Polartec Alpha is a very clever material.  Polartec have incorporated low density fibers between air permeable woven layers which increases moisture transmission and aids thermal adaptability in changing conditions.  Alpha is therefore able to work in a range of conditions and during a variety of heat outputs.  Besides this, because the woven layers create a stable ‘sheet’ of insulating material, it can be used to create new styles of garment and it doesn’t need securing in place like some insulation materials.
In the Strata Hoodie Rab have taken advantage of these construction features by combining the Alpha layer with various other shell and lining materials.  The shell is Pertex Microlight and inside the jacket a range of fabrics are used to again make best use of the Alpha’s breathability.  Rab use lightweight mesh in as many areas as possible and then a more durable woven nylon is used in higher wear areas.  The armpits contain no insulation for better temperature regulation.  It’s certainly a package designed to maximise the properties of Alpha and to create a multi use garment. 
So, on paper this looks to be a very impressive insulating jacket.  So impressive, maybe, that  it actually sounds too good to be true.  Well, after several months testing the jacket in a range of conditions,  it definitely performs as well as the hype.  This is a jacket that, on many trips during the late winter, spring and early summer,  I have been able to wear all day. You can walk in to a route, climb it, enjoy some time at the summit and then walk back to the base again - all in comfort and yet with considerably different energy expenditure levels.  I have also used it for high output mountain bike rides with the same result.  The combination of Polartec Alpha, the other carefully considered fabrics and the construction makes this a very effective insulating layer for use in a wide range of conditions.

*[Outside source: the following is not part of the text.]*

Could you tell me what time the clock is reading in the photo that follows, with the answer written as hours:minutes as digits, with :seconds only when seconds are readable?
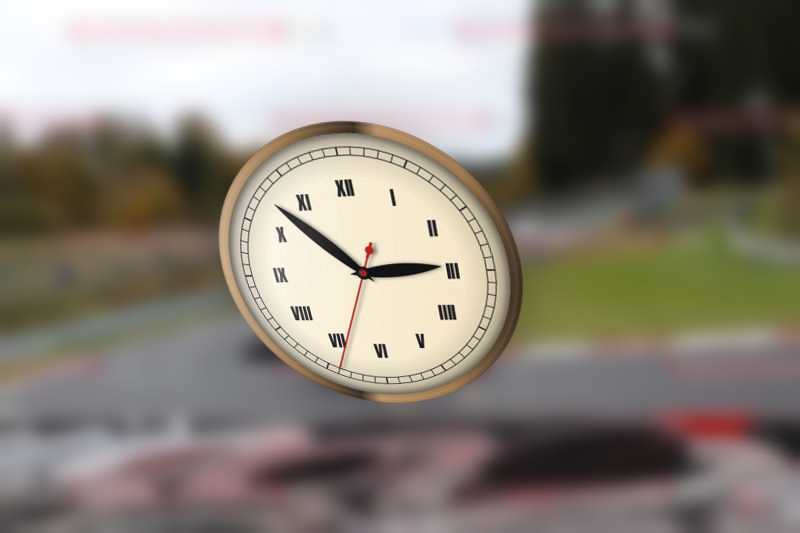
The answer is 2:52:34
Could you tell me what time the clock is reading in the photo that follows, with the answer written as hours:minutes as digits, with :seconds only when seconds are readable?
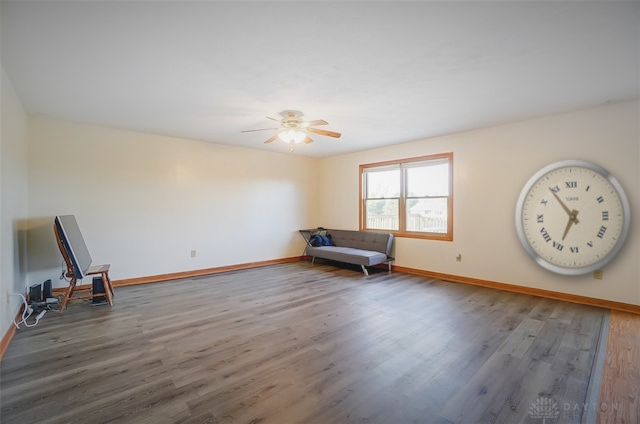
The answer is 6:54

Of course, to work effectively in the environment it is designed for, the Strata Hoodie also needs to have the right features to make it efficient to use.   I’ll say straight away that the Rab design team have done a great job.  Careful attention has been paid to features such as the cuffs which are simple lycra bands designed to reduce bulk. The hood is bound with Lycra and, although it can be squeezed over some helmets, I’ve found it works best when worn underneath.  Like the cuffs, the hood has stretchy lycra edging and, other than that, is kept simple although Rab have added a mini quick release buckle which can be used to keep the hood out of the way.  I have found this useful when climbing in the jacket on windy days.  The chest pocket is a good size and the 2 hand warmer pockets are positioned so they can still be used (just about) when wearing a climbing helmet.  That’s it really.  The jacket is deliberately kept simple and minimalist.  It is better for that too.

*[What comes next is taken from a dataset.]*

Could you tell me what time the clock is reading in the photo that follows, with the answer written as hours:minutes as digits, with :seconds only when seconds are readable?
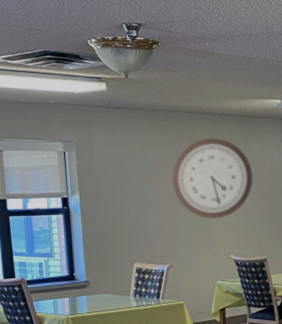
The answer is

Rab won many outdoor awards for the Strata Hoodie and I can see why.  It’s a brilliant insulating layer that really benefits from both the design and also Polartec’s inspired Alpha insulation.  I think it’s a great jacket and I think you’ll find the same too.  You can find out more about the Strata Hoodie on the Rab website here and there's lot of info about Polartec Alpha on the Polartec website here.  The Strata Hoodie is available in men's and women's fits and retails for £150 (although there are plenty of deals available bringing the price down to nearer £100).